Americans could be facing inflation greater than 3% or even 4% for the rest of 2014 and 2015.
And abroad, the European Central Bank (ECB) announced a new policy on June 5 to promote lending and, ultimately, inflation in the Eurozone.
Inflation sends gold prices – and gold stocks – higher.
That's because precious metals tend to move in tandem with inflation. As the value of a currency decreases – which is an effect of inflation – the price of precious metals increases. A declining value of a currency means that it takes more of that currency to purchase an ounce of the metal.
Since there is fear of inflation in the United States, and there is a specific attempt to produce inflation in Europe, right now there is upward pressure on the price of gold.
"The medium and longer term for gold is very bullish," Krauth said after the ECB announced its move. "In fact, sentiment is rough in the precious metals space right now. But that only makes their future that much more compelling. Banks are accelerating their easing ever more."

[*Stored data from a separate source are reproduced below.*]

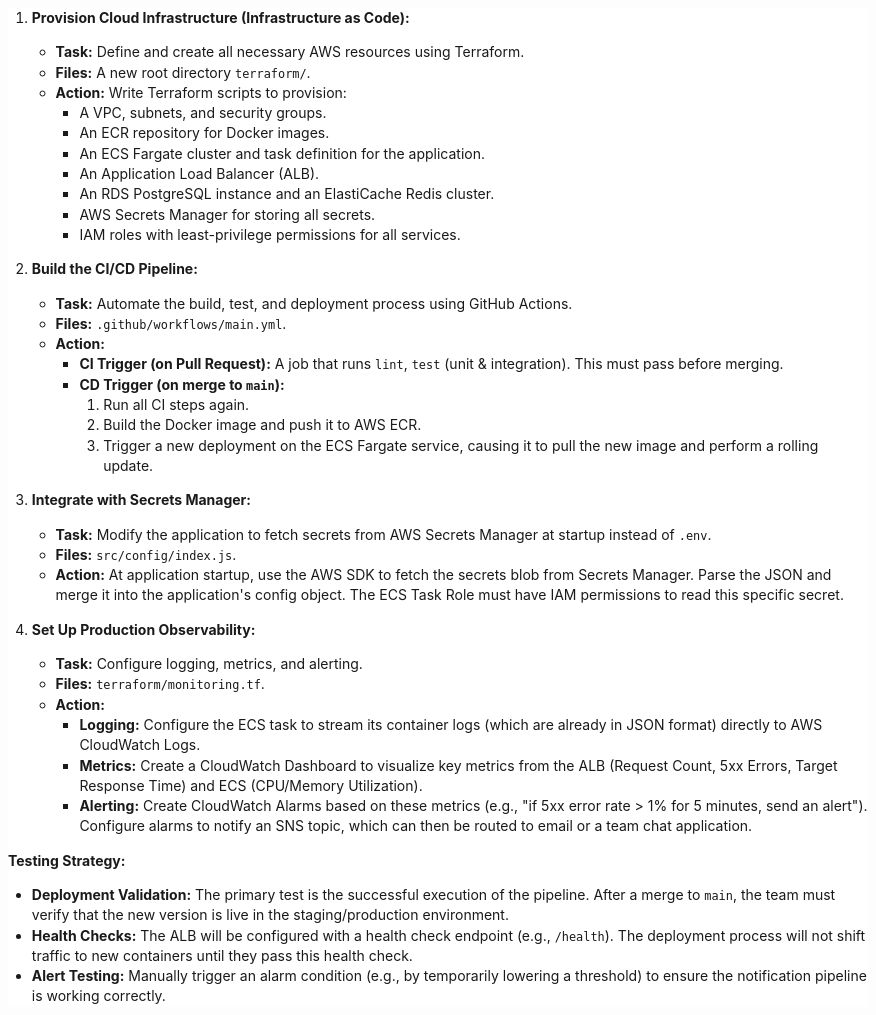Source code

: 1.  **Provision Cloud Infrastructure (Infrastructure as Code):**
    *   **Task:** Define and create all necessary AWS resources using Terraform.
    *   **Files:** A new root directory `terraform/`.
    *   **Action:** Write Terraform scripts to provision:
        *   A VPC, subnets, and security groups.
        *   An ECR repository for Docker images.
        *   An ECS Fargate cluster and task definition for the application.
        *   An Application Load Balancer (ALB).
        *   An RDS PostgreSQL instance and an ElastiCache Redis cluster.
        *   AWS Secrets Manager for storing all secrets.
        *   IAM roles with least-privilege permissions for all services.

2.  **Build the CI/CD Pipeline:**
    *   **Task:** Automate the build, test, and deployment process using GitHub Actions.
    *   **Files:** `.github/workflows/main.yml`.
    *   **Action:**
        *   **CI Trigger (on Pull Request):** A job that runs `lint`, `test` (unit & integration). This must pass before merging.
        *   **CD Trigger (on merge to `main`):**
            1.  Run all CI steps again.
            2.  Build the Docker image and push it to AWS ECR.
            3.  Trigger a new deployment on the ECS Fargate service, causing it to pull the new image and perform a rolling update.

3.  **Integrate with Secrets Manager:**
    *   **Task:** Modify the application to fetch secrets from AWS Secrets Manager at startup instead of `.env`.
    *   **Files:** `src/config/index.js`.
    *   **Action:** At application startup, use the AWS SDK to fetch the secrets blob from Secrets Manager. Parse the JSON and merge it into the application's config object. The ECS Task Role must have IAM permissions to read this specific secret.

4.  **Set Up Production Observability:**
    *   **Task:** Configure logging, metrics, and alerting.
    *   **Files:** `terraform/monitoring.tf`.
    *   **Action:**
        *   **Logging:** Configure the ECS task to stream its container logs (which are already in JSON format) directly to AWS CloudWatch Logs.
        *   **Metrics:** Create a CloudWatch Dashboard to visualize key metrics from the ALB (Request Count, 5xx Errors, Target Response Time) and ECS (CPU/Memory Utilization).
        *   **Alerting:** Create CloudWatch Alarms based on these metrics (e.g., "if 5xx error rate > 1% for 5 minutes, send an alert"). Configure alarms to notify an SNS topic, which can then be routed to email or a team chat application.

**Testing Strategy:**
*   **Deployment Validation:** The primary test is the successful execution of the pipeline. After a merge to `main`, the team must verify that the new version is live in the staging/production environment.
*   **Health Checks:** The ALB will be configured with a health check endpoint (e.g., `/health`). The deployment process will not shift traffic to new containers until they pass this health check.
*   **Alert Testing:** Manually trigger an alarm condition (e.g., by temporarily lowering a threshold) to ensure the notification pipeline is working correctly.
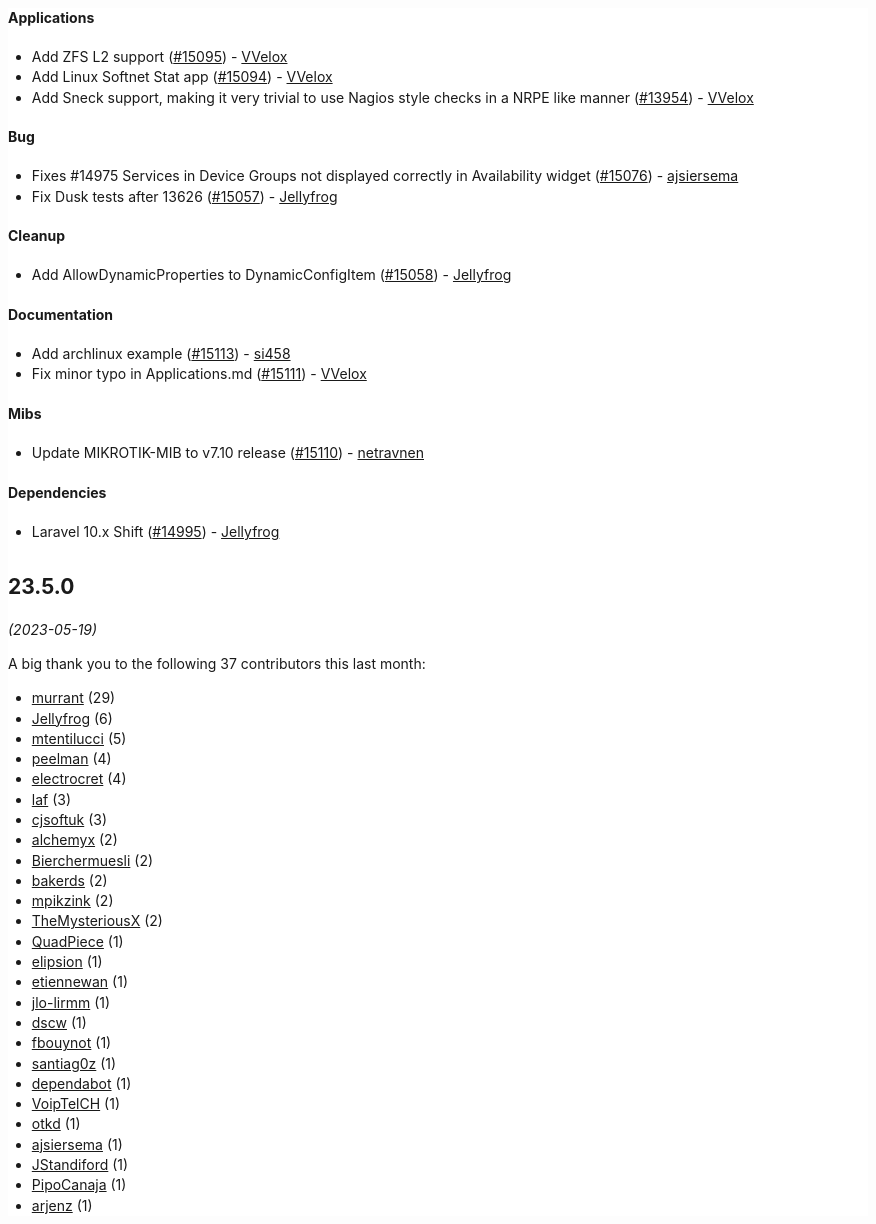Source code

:#### Applications
* Add ZFS L2 support ([#15095](https://github.com/librenms/librenms/pull/15095)) - [VVelox](https://github.com/VVelox)
* Add Linux Softnet Stat app ([#15094](https://github.com/librenms/librenms/pull/15094)) - [VVelox](https://github.com/VVelox)
* Add Sneck support, making it very trivial to use Nagios style checks in a NRPE like manner ([#13954](https://github.com/librenms/librenms/pull/13954)) - [VVelox](https://github.com/VVelox)

#### Bug
* Fixes #14975 Services in Device Groups not displayed correctly in Availability widget ([#15076](https://github.com/librenms/librenms/pull/15076)) - [ajsiersema](https://github.com/ajsiersema)
* Fix Dusk tests after 13626 ([#15057](https://github.com/librenms/librenms/pull/15057)) - [Jellyfrog](https://github.com/Jellyfrog)

#### Cleanup
* Add AllowDynamicProperties to DynamicConfigItem ([#15058](https://github.com/librenms/librenms/pull/15058)) - [Jellyfrog](https://github.com/Jellyfrog)

#### Documentation
* Add archlinux example ([#15113](https://github.com/librenms/librenms/pull/15113)) - [si458](https://github.com/si458)
* Fix minor typo in Applications.md ([#15111](https://github.com/librenms/librenms/pull/15111)) - [VVelox](https://github.com/VVelox)

#### Mibs
* Update MIKROTIK-MIB to v7.10 release ([#15110](https://github.com/librenms/librenms/pull/15110)) - [netravnen](https://github.com/netravnen)

#### Dependencies
* Laravel 10.x Shift ([#14995](https://github.com/librenms/librenms/pull/14995)) - [Jellyfrog](https://github.com/Jellyfrog)


## 23.5.0
*(2023-05-19)*

A big thank you to the following 37 contributors this last month:

  - [murrant](https://github.com/murrant) (29)
  - [Jellyfrog](https://github.com/Jellyfrog) (6)
  - [mtentilucci](https://github.com/mtentilucci) (5)
  - [peelman](https://github.com/peelman) (4)
  - [electrocret](https://github.com/electrocret) (4)
  - [laf](https://github.com/laf) (3)
  - [cjsoftuk](https://github.com/cjsoftuk) (3)
  - [alchemyx](https://github.com/alchemyx) (2)
  - [Bierchermuesli](https://github.com/Bierchermuesli) (2)
  - [bakerds](https://github.com/bakerds) (2)
  - [mpikzink](https://github.com/mpikzink) (2)
  - [TheMysteriousX](https://github.com/TheMysteriousX) (2)
  - [QuadPiece](https://github.com/QuadPiece) (1)
  - [elipsion](https://github.com/elipsion) (1)
  - [etiennewan](https://github.com/etiennewan) (1)
  - [jlo-lirmm](https://github.com/jlo-lirmm) (1)
  - [dscw](https://github.com/dscw) (1)
  - [fbouynot](https://github.com/fbouynot) (1)
  - [santiag0z](https://github.com/santiag0z) (1)
  - [dependabot](https://github.com/apps/dependabot) (1)
  - [VoipTelCH](https://github.com/VoipTelCH) (1)
  - [otkd](https://github.com/otkd) (1)
  - [ajsiersema](https://github.com/ajsiersema) (1)
  - [JStandiford](https://github.com/JStandiford) (1)
  - [PipoCanaja](https://github.com/PipoCanaja) (1)
  - [arjenz](https://github.com/arjenz) (1)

Krauth isn't alone in this sentiment.
"Going ahead, economic data will guide gold prices," Jeff Sica, who helps manage $1 billion at Sica Wealth Management, told Bloomberg. The metal could see additional gains if the U.S. economy slips or geopolitical turmoil accelerates, Sica said.
Sharing that sentiment is Howie Lee, an investment analyst at Phillip Futures.
"This quarter [Q3], we expect gold to remain elevated or even possibly climb due to multiple uncertainties," Lee told Reuters. He added that uncertainties over the uneven U.S. economic recovery and geopolitical tensions will provide a cushion for gold.